Staff in hospital departments, mental health and community services should be engaged in efforts to improve systems and the quality and efficiency of services.
This type of quality improvement (QI), or service improvement involves a study of the way systems work and may involve a study of alternative ways of organising: but is not “research” as understood by academics.
Indeed it is important to resist the efforts by academics to turn quality improvement into an academic pursuit, or one carried out by specific separate QI departments and handed down to staff at the front line.
A recent BMJ ‘essay’ by a high-flying Cambridge academic, How to improve healthcare improvement is undermined from the outset by getting this wrong.
The author, Mary Dixon-Woods, appears to set off in a promising direction, warning of the inadequate focus on quality improvement, on learning from failures and seeking to ensure systems have “the preconditions for high quality, safe care: funding, staff, training, buildings, equipment, and other infrastructure.”
But she goes on to question the effectiveness of quality improvement in improving quality – not by comparing the performance and outcomes of departments and trusts before and after initiatives have been implemented, but on the basis of an absence of randomised control trials.
US quality expert Don Berwick made clear back in 1996 that this was not a useful way to assess such work:
“When we try to improve a system we do not need perfect inference about a pre-existing hypothesis: we do not need randomisation, power calculations, and large samples. We need just enough information to take a next step in learning.
“Often a small series of patients or a few closely observed events contain more than enough information for a specific process change to be evaluated, refined, or discarded, just as my daughter, in learning to ride her bicycle, sometimes must fall down only once to learn not to try that manoeuvre again.”
Much QI work takes place on a day to day basis within well-managed departments seeking to improve their performance, and is not written up into peer-reviewed academic papers.
The starting point must be what Berwick describes as the Central Law of Improvement: “every system is perfectly designed to produce the results it achieves”.
So if we want to improve the quality of care delivered, we have to improve the system, and address any gaps, delays, confusion and other weaknesses that impede or undermine patient care.

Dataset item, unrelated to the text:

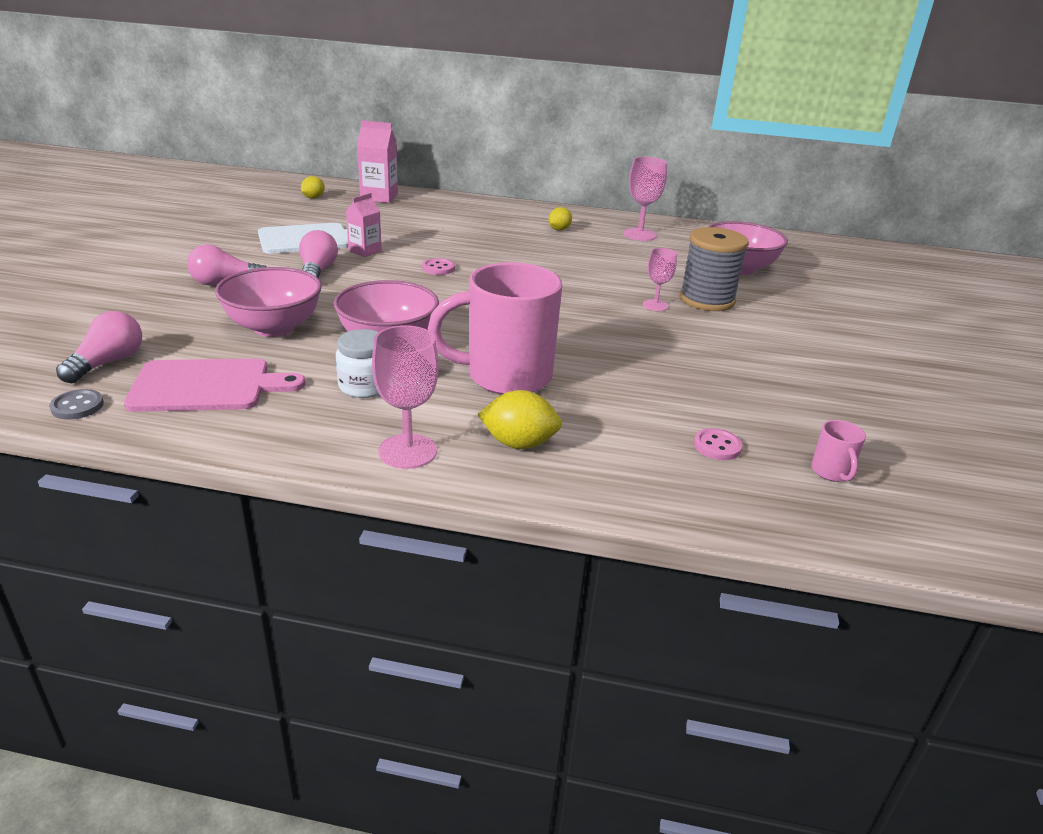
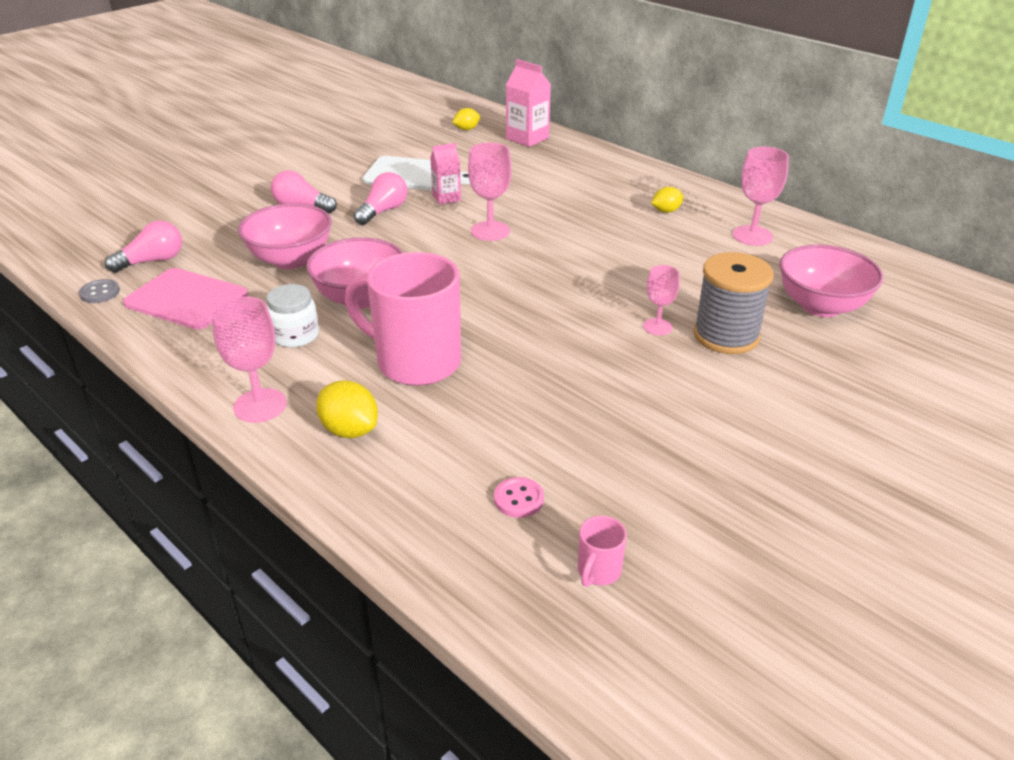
camera: 35 degrees right, 5 degrees up
(438, 268) = (490, 231): pink button -> pink goblet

Moreover if a quality improvement exercise results in a reduction in hospital-acquired infection – perhaps by improved and more frequent cleaning of doctors’ stethoscopes, for example, or similar measures – there is no sense in then adopting a randomised control trial in which some patients are put at greater risk by research in which some doctors act as the “control” by not cleaning their stethoscopes.
The process for quality improvement advocated by Berwick, by the US Institute for Healthcare Improvement and by British advocates (including the 1000Lives Plus initiative in Wales) is the implementation in the workplace of a “plan-do-study-act (PDSA) cycle”.
Berwick sums this up as inductive learning – “he growth of knowledge through making changes and then reflecting on the consequences of those changes.”
He argues that “… the enterprise of testing change in informative cycles should be part of normal daily activity throughout an organisation.”
If it’s a part of normal daily activity, it’s not academic research. Berwick says this method represents a democratisation of scientific method.
This is very different from the way academics seek to find a role for themselves and subject any area of inquiry to their own assumptions.
Ms Dixon-Woods argues some QI efforts, “perversely, may cause harm—as happened when a multicomponent intervention was found to be associated with an increase rather than a decrease in surgical site infections.”
Had this intervention adopted a PDSA approach it would have been stopped as soon as there was any evidence of harm being done.
She also cites a study by a team including Lord Darzi that attempts to assess peer-reviewed publications of PDSA cycles but which complains that they show an “inconsistent approach” but “does not conclude whether better application of the PDSA method results in better outcomes.”
Academics are unhappy with an approach that shows academics and their methods to be unnecessary and even unhelpful.
Even Dixon-Woods admits that “not all improvement needs to involve a well defined QI intervention, and not everything requires a discrete project with formal plan-do-study-act cycles.”
Indeed the second page of her essay is considerably more constructive than the first, noting that “many high performing organisations, including many currently rated as outstanding by the Care Quality Commission … use structured methods of continuous quality improvement.
“But studies of high performing settings … indicate that although continuous improvement is key to their success, a specific branded improvement method is not necessary.”
She also criticises mental health and learning disability services for paying much less attention than acute hospitals to quality and safety improvement.
So the essay serves as a useful spur to discussion of how services can be improved for patients through the involvement of the staff who care for them and addressing systemic problems rather than individual skills and behaviour.
Some of the right answers are included for those who stay the course and plough through a first page which is littered with the wrong ones.